Cindy Sherman at MoMA
I should absolutely start by saying that I love Cindy Sherman’s work. Her black and white film stills from the 70s are some of the smartest pieces I have seen. And her entire oeuvre examines identity in a way no other artist has. But after being away from NYC and visiting the show subsequent to reading reviews (something I try to avoid), I have to say that I was disappointed. There were a number of great things about the show: the film stills , the room of history portraits, seeing all of her work together in one space allowed viewers to appreciate what she has accomplished over the years. But overall, I felt as if I had seen everything before. If you have seen one Cindy Sherman from a particular series, is it absolutely necessary to see 10 more? Sure, if you have the time and stamina. But if one is visiting NYC, there are so many other things worth seeing that will be new and fresh. However…
I am including images from the works that I responded to. One of the best parts of this exhibition is seeing so many of the black and white film stills from the late 70s/early 80s hung together. I thought I had seen all of them, and while I did recognize many, there were a lot I had never seen before. And hung together, they were marvelous!

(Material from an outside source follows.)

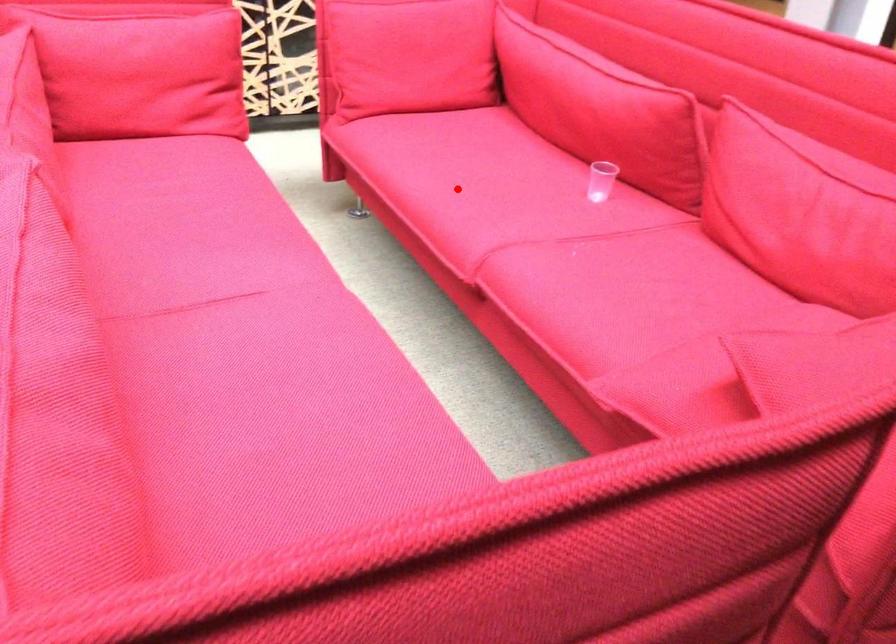
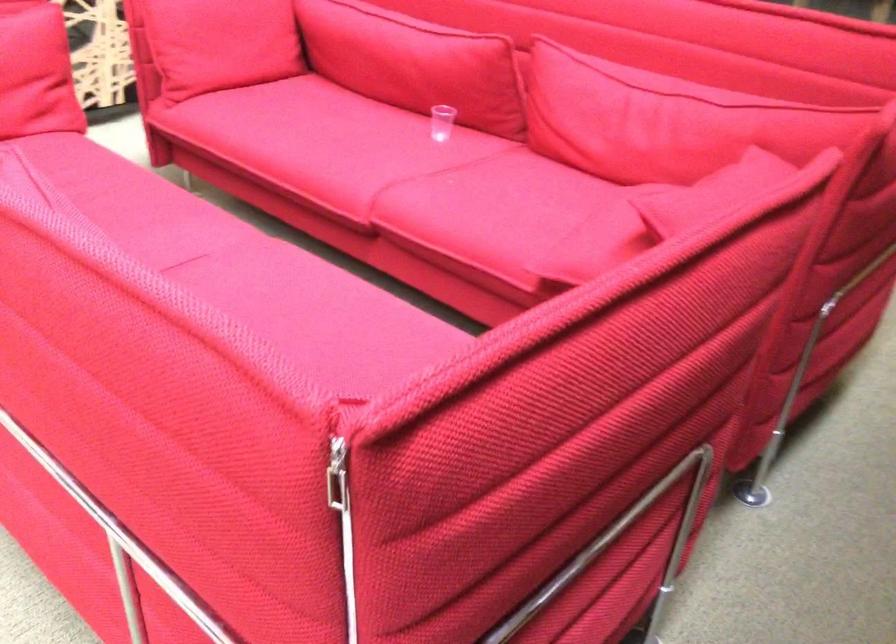
The point at the highlighted location is marked in the first image. Where is the corresponding point in the second image?

(320, 146)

Hanging the history portraits salon style was genius. The viewer can immerse himself in them in this small back gallery. Placing herself within the context of Old Masters paintings, these are some of Sherman’s finest works. Sherman is not trying to fool the viewer into believing these are real scenes or that she has “become” a particular character. We see the spot where the bald cap meets her head; we can clearly see the fake breasts and the unevenly applied bushy eyebrows on some of her characters. The works are playful but at their core about identity and how false perceptions can truly be.

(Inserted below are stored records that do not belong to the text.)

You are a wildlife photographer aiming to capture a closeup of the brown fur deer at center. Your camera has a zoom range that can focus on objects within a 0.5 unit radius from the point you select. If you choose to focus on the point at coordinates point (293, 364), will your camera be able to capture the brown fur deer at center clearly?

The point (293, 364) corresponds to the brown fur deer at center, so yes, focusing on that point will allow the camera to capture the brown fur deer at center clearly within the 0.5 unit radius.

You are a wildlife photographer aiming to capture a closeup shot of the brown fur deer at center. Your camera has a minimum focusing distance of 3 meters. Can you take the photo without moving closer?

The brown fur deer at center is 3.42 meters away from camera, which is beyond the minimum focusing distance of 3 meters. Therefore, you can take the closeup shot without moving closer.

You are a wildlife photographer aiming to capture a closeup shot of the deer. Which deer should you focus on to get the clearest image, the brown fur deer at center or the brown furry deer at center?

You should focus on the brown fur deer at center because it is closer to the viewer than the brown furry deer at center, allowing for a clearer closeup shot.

In the final two galleries we see Sherman’s most recent photographs of herself as members of the upper class–the 1%. Her portrayal of these overly-tanned divas with sagging skin is spot on, making us almost feel sorry for them for their pitiful vanity.
It’s funny, one of the pieces of art I have always wanted to own for my collection is a portrait of Cindy Sherman by the photographer, Martin Schoeller. It is a close up of her face, little makeup, freckles, and no costumes; this is as close to the artist as a person as we will ever get. We normally see the quiet Sherman dressed up as someone else. Seeing her exposed and vulnerable held great appeal for me. It’s as if those eyes have really lived all of the moments she has created in her art.
Cindy Sherman will be on view at the Museum of Modern Art New York through June 11, 2012.